• **Work item**
Filter the entries below, keeping only lines with the word "controller".

• **Data**
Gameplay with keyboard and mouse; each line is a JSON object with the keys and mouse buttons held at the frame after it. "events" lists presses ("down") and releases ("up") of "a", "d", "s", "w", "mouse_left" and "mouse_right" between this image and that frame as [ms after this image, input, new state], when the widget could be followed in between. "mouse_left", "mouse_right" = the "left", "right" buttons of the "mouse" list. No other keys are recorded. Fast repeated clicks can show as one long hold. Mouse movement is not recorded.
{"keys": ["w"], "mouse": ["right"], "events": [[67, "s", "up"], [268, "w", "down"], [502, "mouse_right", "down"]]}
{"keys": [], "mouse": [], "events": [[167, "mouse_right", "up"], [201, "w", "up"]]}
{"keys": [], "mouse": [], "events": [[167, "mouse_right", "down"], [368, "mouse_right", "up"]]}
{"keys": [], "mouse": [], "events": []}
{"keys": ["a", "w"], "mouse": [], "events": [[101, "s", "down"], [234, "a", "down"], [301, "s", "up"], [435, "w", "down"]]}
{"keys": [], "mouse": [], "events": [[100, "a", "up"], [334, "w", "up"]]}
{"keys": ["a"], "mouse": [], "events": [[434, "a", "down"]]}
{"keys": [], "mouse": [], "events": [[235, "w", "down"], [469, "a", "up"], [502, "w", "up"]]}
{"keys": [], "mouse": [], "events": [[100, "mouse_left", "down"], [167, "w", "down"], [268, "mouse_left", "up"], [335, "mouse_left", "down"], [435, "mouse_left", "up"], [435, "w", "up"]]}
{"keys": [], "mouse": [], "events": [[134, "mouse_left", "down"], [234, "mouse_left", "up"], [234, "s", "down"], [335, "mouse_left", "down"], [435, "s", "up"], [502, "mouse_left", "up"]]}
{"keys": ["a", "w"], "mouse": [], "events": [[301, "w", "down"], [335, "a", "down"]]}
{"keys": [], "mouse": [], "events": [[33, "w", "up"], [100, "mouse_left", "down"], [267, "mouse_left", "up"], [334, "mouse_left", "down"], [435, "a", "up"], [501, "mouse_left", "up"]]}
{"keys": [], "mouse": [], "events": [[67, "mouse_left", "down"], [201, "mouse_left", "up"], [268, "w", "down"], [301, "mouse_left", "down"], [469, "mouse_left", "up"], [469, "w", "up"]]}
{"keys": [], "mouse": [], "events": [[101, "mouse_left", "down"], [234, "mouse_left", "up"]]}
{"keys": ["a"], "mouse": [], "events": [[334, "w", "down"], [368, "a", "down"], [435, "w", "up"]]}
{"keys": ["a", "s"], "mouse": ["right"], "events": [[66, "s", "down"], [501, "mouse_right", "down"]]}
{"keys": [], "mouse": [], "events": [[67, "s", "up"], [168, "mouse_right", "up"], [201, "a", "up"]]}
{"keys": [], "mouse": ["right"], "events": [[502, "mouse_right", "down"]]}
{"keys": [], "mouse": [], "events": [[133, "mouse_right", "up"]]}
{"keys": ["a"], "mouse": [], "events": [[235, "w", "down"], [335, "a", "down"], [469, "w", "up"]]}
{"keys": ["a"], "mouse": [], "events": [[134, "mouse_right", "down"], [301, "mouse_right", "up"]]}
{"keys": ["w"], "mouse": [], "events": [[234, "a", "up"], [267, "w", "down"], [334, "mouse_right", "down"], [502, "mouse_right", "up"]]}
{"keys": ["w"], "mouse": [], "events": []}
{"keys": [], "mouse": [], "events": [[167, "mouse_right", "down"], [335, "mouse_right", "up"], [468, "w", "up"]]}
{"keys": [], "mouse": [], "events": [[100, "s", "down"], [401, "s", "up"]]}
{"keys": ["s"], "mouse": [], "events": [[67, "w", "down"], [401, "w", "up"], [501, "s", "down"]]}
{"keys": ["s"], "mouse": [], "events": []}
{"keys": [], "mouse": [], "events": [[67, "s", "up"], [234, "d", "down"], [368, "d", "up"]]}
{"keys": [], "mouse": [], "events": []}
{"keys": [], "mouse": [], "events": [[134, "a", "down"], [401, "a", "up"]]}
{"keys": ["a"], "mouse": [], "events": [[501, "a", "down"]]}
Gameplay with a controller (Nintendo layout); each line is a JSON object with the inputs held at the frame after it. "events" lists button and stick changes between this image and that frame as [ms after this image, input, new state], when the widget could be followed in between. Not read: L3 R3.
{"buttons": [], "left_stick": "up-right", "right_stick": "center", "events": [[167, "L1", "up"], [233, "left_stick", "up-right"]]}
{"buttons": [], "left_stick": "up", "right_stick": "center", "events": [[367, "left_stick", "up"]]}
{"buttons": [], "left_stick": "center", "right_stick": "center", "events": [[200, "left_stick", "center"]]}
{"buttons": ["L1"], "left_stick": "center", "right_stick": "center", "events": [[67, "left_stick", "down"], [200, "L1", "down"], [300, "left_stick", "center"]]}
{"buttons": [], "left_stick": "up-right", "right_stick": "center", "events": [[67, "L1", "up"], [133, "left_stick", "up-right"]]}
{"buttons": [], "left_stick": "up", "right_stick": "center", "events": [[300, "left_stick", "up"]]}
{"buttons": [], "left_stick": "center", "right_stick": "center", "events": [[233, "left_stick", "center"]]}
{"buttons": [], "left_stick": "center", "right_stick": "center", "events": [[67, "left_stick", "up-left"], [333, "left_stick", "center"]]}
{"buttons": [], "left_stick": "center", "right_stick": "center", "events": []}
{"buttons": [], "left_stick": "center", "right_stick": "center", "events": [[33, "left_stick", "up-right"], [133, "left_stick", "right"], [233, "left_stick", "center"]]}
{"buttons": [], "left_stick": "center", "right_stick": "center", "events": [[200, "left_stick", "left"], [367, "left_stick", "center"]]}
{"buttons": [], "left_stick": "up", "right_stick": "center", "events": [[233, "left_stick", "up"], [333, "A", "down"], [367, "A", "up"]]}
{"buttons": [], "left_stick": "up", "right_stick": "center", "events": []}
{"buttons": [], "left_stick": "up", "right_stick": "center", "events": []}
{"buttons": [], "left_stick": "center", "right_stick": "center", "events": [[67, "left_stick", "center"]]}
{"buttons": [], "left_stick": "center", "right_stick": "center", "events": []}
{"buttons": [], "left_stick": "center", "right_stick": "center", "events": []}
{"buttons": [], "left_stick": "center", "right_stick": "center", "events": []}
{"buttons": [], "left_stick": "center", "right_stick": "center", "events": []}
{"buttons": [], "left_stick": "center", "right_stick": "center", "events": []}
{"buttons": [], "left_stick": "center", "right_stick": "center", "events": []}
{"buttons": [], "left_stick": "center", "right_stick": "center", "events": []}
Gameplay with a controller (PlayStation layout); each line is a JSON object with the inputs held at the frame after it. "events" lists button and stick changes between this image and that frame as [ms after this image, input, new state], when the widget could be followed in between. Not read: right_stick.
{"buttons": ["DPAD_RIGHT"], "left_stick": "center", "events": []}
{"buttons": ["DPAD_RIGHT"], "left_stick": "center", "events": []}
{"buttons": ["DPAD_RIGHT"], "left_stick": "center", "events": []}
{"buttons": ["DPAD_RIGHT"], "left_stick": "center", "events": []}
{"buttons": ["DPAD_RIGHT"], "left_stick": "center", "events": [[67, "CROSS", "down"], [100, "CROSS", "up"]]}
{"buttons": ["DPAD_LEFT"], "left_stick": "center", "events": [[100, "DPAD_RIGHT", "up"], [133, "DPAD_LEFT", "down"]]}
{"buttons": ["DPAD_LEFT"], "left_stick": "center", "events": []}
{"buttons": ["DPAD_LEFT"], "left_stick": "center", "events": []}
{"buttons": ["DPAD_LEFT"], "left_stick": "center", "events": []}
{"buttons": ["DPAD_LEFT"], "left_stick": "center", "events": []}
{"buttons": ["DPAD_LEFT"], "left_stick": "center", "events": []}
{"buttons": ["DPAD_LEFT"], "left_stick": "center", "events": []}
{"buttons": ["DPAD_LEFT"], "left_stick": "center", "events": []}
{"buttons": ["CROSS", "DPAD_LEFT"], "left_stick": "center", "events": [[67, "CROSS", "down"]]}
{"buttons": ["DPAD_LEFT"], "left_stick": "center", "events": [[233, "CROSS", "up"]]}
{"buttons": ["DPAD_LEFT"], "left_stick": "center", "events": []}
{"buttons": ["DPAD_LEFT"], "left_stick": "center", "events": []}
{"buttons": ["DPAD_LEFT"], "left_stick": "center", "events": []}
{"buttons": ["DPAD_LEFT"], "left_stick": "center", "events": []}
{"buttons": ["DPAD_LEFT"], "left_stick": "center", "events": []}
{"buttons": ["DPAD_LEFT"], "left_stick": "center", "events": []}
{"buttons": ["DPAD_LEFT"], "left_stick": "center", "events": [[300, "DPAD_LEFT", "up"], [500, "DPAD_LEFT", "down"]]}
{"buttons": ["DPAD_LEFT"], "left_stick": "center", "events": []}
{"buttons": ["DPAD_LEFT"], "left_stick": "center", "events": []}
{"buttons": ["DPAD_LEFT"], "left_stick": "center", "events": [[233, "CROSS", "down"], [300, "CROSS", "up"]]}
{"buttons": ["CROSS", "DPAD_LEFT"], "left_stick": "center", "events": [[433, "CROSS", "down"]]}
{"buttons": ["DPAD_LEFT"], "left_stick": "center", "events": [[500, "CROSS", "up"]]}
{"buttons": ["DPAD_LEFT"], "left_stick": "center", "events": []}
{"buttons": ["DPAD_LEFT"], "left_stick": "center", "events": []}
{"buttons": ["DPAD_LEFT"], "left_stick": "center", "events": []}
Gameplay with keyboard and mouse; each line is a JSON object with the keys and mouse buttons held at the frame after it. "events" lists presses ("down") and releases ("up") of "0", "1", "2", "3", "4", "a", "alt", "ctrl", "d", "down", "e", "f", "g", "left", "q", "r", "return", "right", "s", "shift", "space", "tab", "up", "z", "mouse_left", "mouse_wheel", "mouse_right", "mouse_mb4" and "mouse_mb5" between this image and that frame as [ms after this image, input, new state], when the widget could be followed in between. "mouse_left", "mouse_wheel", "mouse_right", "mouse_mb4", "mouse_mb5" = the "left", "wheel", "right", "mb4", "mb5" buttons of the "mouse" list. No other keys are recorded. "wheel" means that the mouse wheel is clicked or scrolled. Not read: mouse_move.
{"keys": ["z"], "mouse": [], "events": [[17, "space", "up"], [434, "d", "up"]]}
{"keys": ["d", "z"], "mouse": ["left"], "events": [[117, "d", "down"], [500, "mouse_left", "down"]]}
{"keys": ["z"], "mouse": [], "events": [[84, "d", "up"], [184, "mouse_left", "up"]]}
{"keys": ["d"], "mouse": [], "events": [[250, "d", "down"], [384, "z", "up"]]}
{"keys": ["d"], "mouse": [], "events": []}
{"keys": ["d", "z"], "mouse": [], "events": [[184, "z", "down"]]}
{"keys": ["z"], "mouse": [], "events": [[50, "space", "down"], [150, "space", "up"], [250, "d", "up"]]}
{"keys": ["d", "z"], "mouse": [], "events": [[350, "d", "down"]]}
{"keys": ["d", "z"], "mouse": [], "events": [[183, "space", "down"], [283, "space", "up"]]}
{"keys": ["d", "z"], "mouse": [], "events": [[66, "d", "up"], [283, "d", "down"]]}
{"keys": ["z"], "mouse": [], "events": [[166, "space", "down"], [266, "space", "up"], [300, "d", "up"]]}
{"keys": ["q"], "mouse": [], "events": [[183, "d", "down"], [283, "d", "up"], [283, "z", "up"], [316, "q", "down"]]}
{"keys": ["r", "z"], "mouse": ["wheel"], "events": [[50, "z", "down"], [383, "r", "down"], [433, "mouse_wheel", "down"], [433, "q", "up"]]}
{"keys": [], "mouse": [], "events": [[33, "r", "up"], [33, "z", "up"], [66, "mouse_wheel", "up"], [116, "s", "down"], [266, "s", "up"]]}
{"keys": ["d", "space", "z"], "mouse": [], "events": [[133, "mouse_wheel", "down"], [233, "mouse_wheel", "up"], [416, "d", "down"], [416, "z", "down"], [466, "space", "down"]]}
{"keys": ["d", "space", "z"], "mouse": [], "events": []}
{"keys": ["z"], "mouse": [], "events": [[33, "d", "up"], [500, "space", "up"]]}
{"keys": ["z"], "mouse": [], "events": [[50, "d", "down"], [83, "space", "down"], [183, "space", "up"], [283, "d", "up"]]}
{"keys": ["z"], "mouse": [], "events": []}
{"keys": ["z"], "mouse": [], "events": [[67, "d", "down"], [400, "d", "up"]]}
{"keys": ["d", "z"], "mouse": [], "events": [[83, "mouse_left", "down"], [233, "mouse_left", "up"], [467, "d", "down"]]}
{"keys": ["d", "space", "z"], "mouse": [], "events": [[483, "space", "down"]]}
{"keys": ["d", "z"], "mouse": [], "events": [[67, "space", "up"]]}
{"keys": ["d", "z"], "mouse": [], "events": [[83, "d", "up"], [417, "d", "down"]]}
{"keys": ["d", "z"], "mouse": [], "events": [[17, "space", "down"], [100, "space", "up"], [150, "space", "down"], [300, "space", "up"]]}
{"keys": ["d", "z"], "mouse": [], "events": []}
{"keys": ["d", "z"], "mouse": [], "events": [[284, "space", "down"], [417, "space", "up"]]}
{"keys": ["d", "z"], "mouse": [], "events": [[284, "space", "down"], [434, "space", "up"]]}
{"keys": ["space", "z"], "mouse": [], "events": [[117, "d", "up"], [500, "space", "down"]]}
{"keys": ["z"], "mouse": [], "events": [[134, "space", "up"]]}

• **Problem solution**
Gameplay with a controller (Nintendo layout); each line is a JSON object with the inputs held at the frame after it. "events" lists button and stick changes between this image and that frame as [ms after this image, input, new state], when the widget could be followed in between. Not read: L3 R3.
Gameplay with a controller (PlayStation layout); each line is a JSON object with the inputs held at the frame after it. "events" lists button and stick changes between this image and that frame as [ms after this image, input, new state], when the widget could be followed in between. Not read: right_stick.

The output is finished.